* _Bagian Dokumen_:
....
|
Bila sesuatu tidak berjalan baik
dalam masyarakat, sering kita mencari kambing hitam, dan kambing hitam itu
biasanya adalah pihak yang paling tidak memiliki kekuasaan, atau yang paling
mudah dikenai penyalahan.
Freud, bapak
psikoanalisis, mengatakan bahwa hidup manusia banyak dipengaruhi bagaimana
manusia menjalani dan memaknai seksualitasnya. Perilaku kita dijelaskan melalui
dinamika hubungan antara komponen-komponen kepribadian, yakni id, ego, dan superego. Id diisi oleh dorongan-dorongan mencari kenikmatan, superego diisi oleh
keyakinan-keyakinan mengenai baik-buruk, atau pandangan moral yang
diinternalisasi dari lingkungan. Sementara ego berperan menyeimbangkan keduanya.
Mekanisme pertahanan diri
Ketika id memunculkan, misalnya, dorongan
seksual yang oleh superego
dianggap salah, berdosa, atau setidaknya tidak patut, ego akan melakukan sesuatu untuk menyeimbangkan. Misalnya,
memberitahukan risiko bila nekat melakukan tindakan seksual, baik risiko ke
diri sendiri, ke orang lain yang menjadi obyek seksual, maupun ke pihak-pihak
lain dan pada munculnya persoalan lain yang lebih luas.
Ego tidak selalu dapat menjalankan
perannya secara baik sehingga mungkin id berkuasa,
jadilah seseorang memaksakan persetubuhan dengan segala cara kepada pihak yang
tidak menghendakinya. Atau sebaliknya, superego kuat
mendominasi sehingga meski tidak melakukan apa-apa, seseorang dapat merasa
sangat bersalah akan fantasi seksualnya, melihat diri buruk, berdosa, dan
pantas dihukum.
Bagaimana
membenarkan diri ketika kita berpikir atau bertindak yang tidak sesuai dengan
nilai moral yang kita yakini? Freud menjawab: melalui konsep mekanisme
pertahanan diri (defense mechanism),
yakni strategi yang sering tidak sepenuhnya disadari untuk menyangkal,
memanipulasi, atau mengaburkan realitas. Tujuannya adalah untuk melindungi diri
dari kecemasan atau sebagai antisipasi untuk berkelit dari sanksi sosial.
Ada banyak
mekanisme pertahanan diri. Seorang yang bosan dengan pasangan dan berselingkuh
mungkin mencoba tampil penuh perhatian untuk mengurangi rasa bersalah (reaction formation, membentuk
reaksi yang berlawanan dari perasaan yang sesungguhnya). Seorang pegawai yang
kesal kepada atasan tetapi tidak berani melawan mungkin membawa kekesalannya ke
rumah, lalu memarahi anak yang dianggap rewel (displacement, memindahkan sasaran kemarahan ke obyek yang lebih
lemah). Seorang guru yang melecehkan siswinya mungkin berkilah bahwa
muridnyalah yang menggoda (proyeksi), atau muridnya itu bukan dari keluarga
baik-baik sehingga harusnya tidak perlu dipercaya ceritanya (denial, intelektualisasi,
rasionalisasi).
....
* _Catatan_:

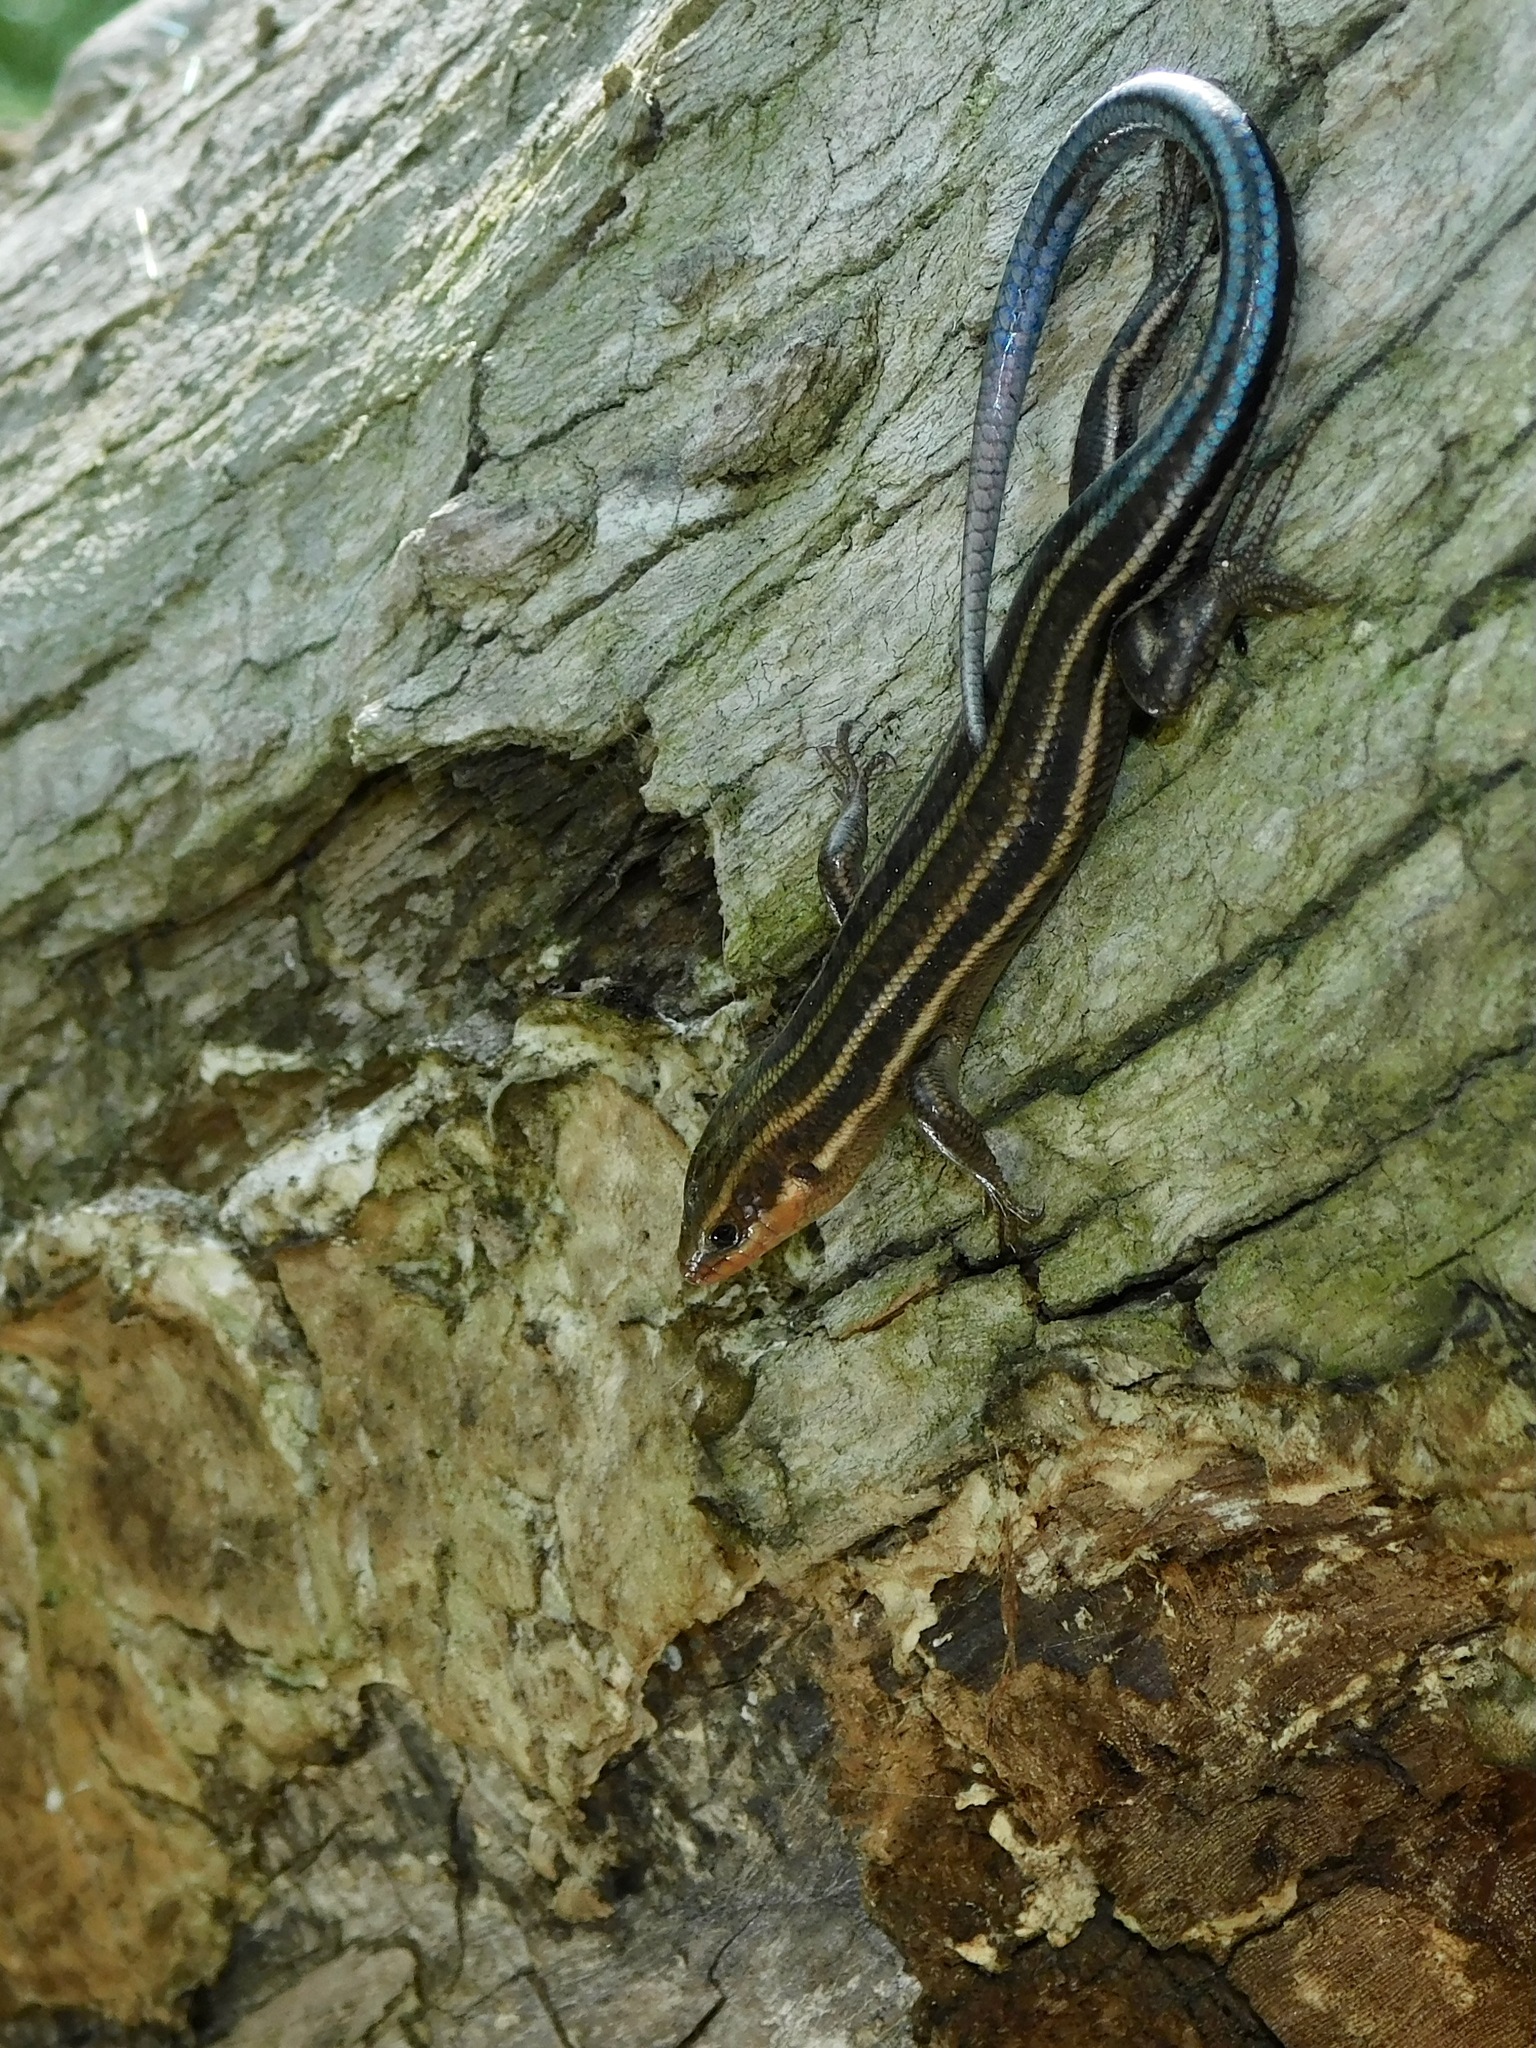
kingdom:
....
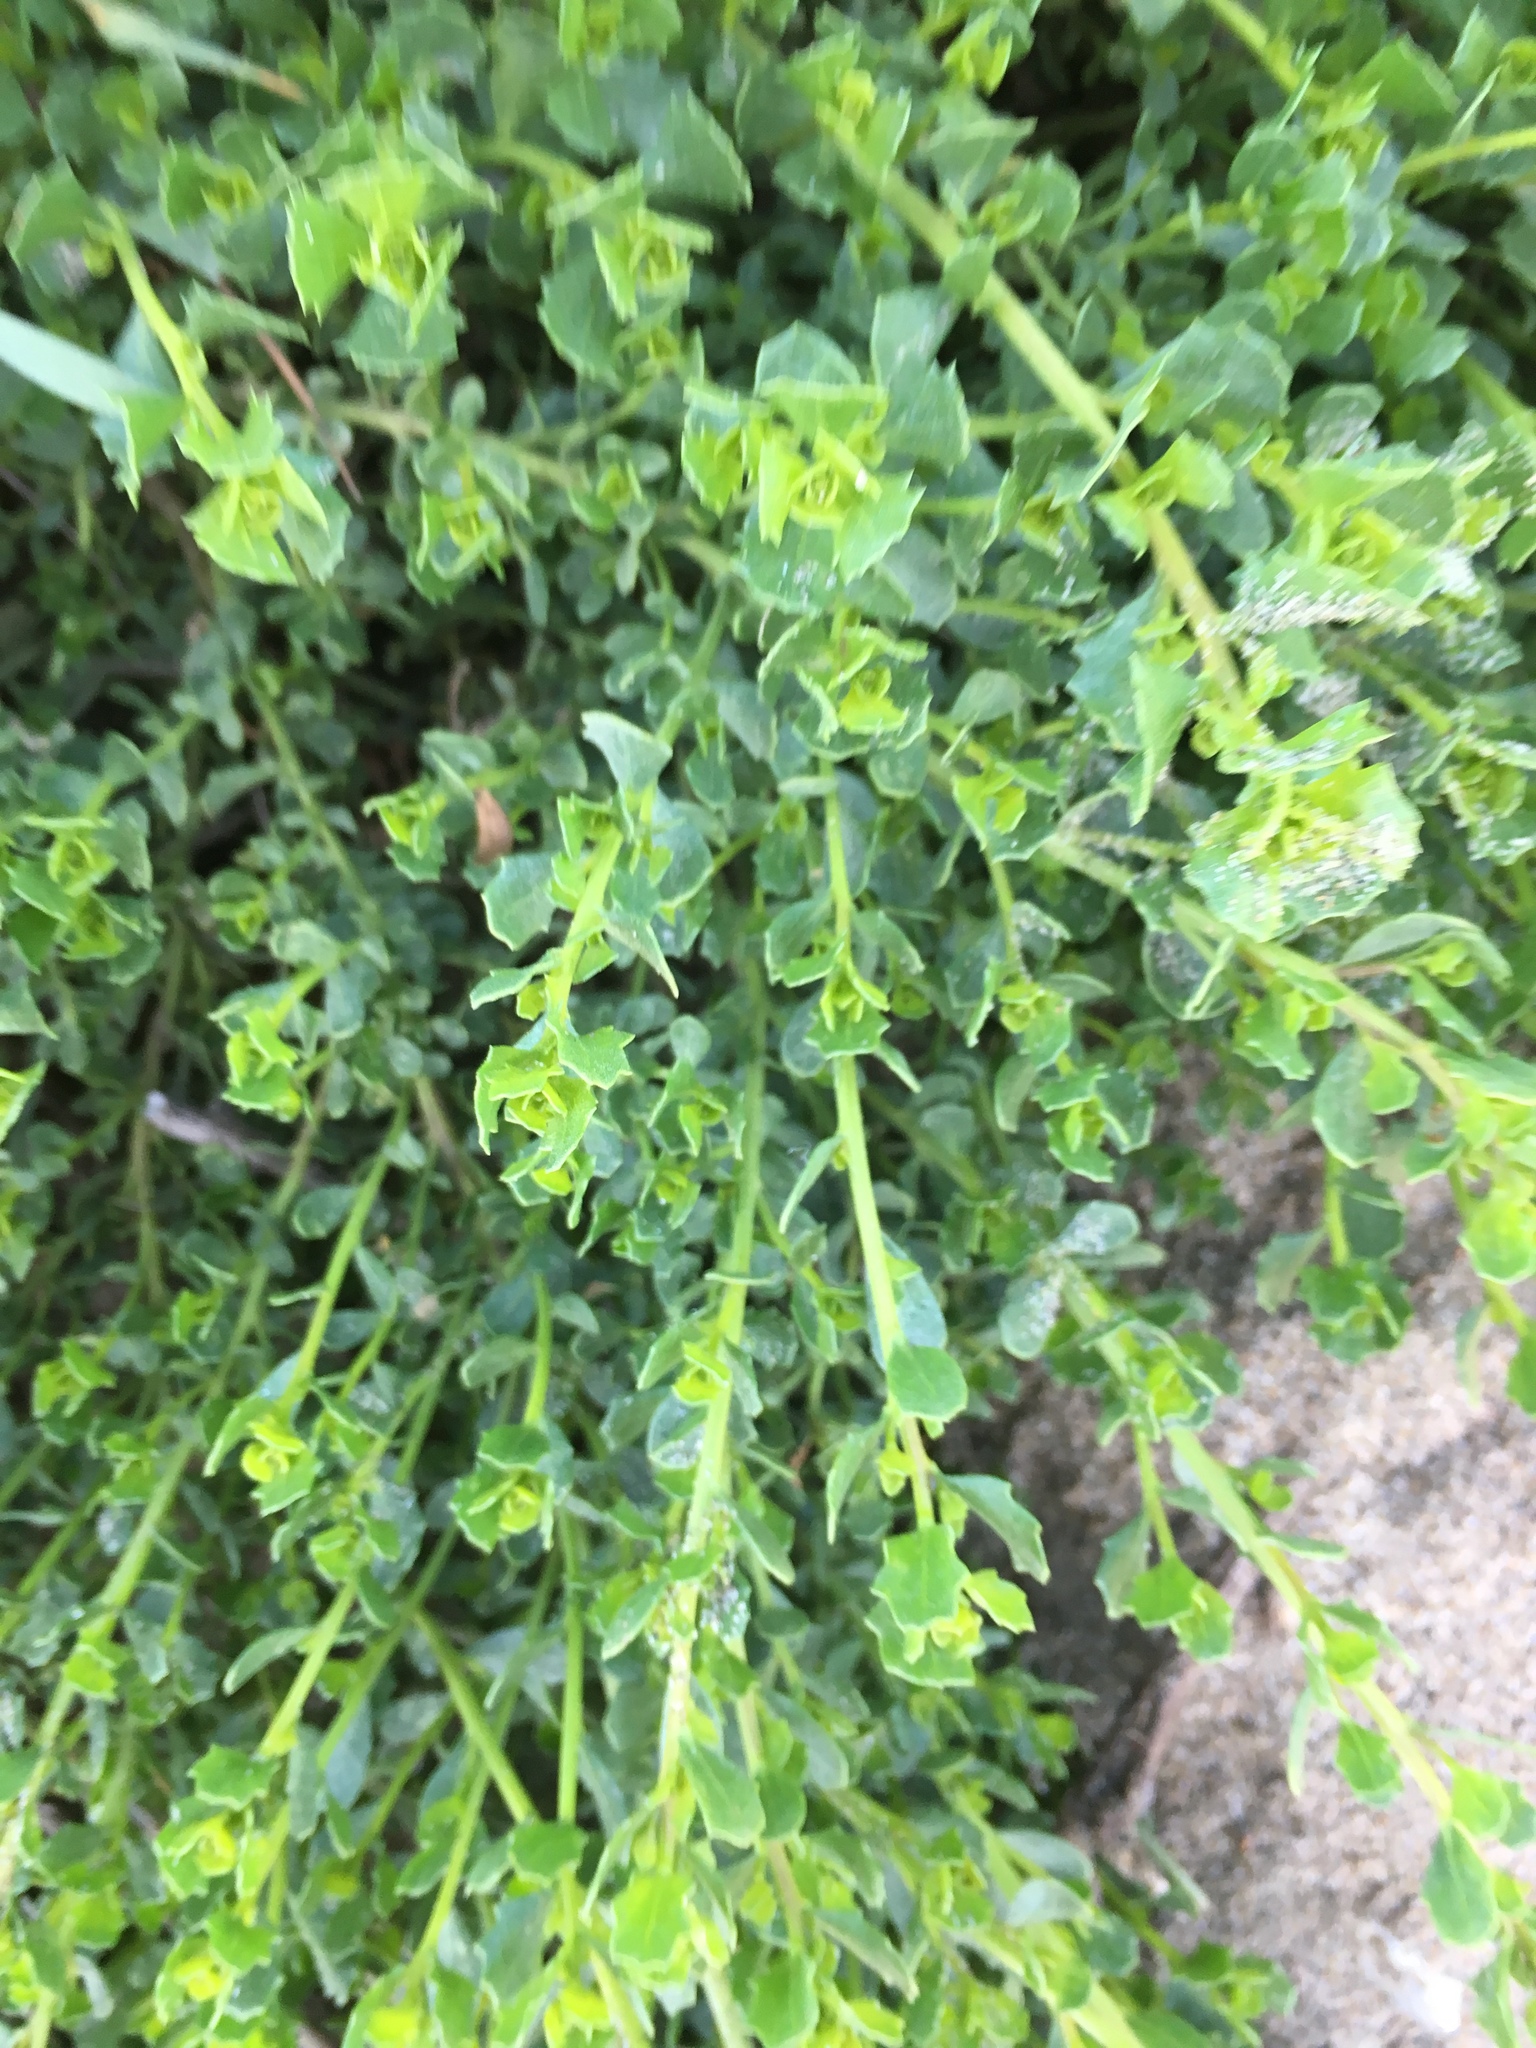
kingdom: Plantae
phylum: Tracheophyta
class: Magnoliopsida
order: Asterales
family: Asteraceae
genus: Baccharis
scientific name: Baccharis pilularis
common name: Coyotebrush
....
* _Tujuan Tugas_:
• 1. Dalam teks tentang mekanisme pertahanan diri, apa peran ego dalam kepribadian?
• 2. Tolong tuliskan tanpa perubahan bagian teks tentang mekanisme pertahanan diri di antara "Freud, bapak" dan "yang lebih luas.", termasuk keduanya.

* _Hasil per Tugas_:
• 1. Ego berperan menyeimbangkan id dan superego.

• 2.
Freud, bapak
psikoanalisis, mengatakan bahwa hidup manusia banyak dipengaruhi bagaimana
manusia menjalani dan memaknai seksualitasnya. Perilaku kita dijelaskan melalui
dinamika hubungan antara komponen-komponen kepribadian, yakni id, ego, dan superego. Id diisi oleh dorongan-dorongan mencari kenikmatan, superego diisi oleh
keyakinan-keyakinan mengenai baik-buruk, atau pandangan moral yang
diinternalisasi dari lingkungan. Sementara ego berperan menyeimbangkan keduanya.
Mekanisme pertahanan diri
Ketika id memunculkan, misalnya, dorongan
seksual yang oleh superego
dianggap salah, berdosa, atau setidaknya tidak patut, ego akan melakukan sesuatu untuk menyeimbangkan. Misalnya,
memberitahukan risiko bila nekat melakukan tindakan seksual, baik risiko ke
diri sendiri, ke orang lain yang menjadi obyek seksual, maupun ke pihak-pihak
lain dan pada munculnya persoalan lain yang lebih luas.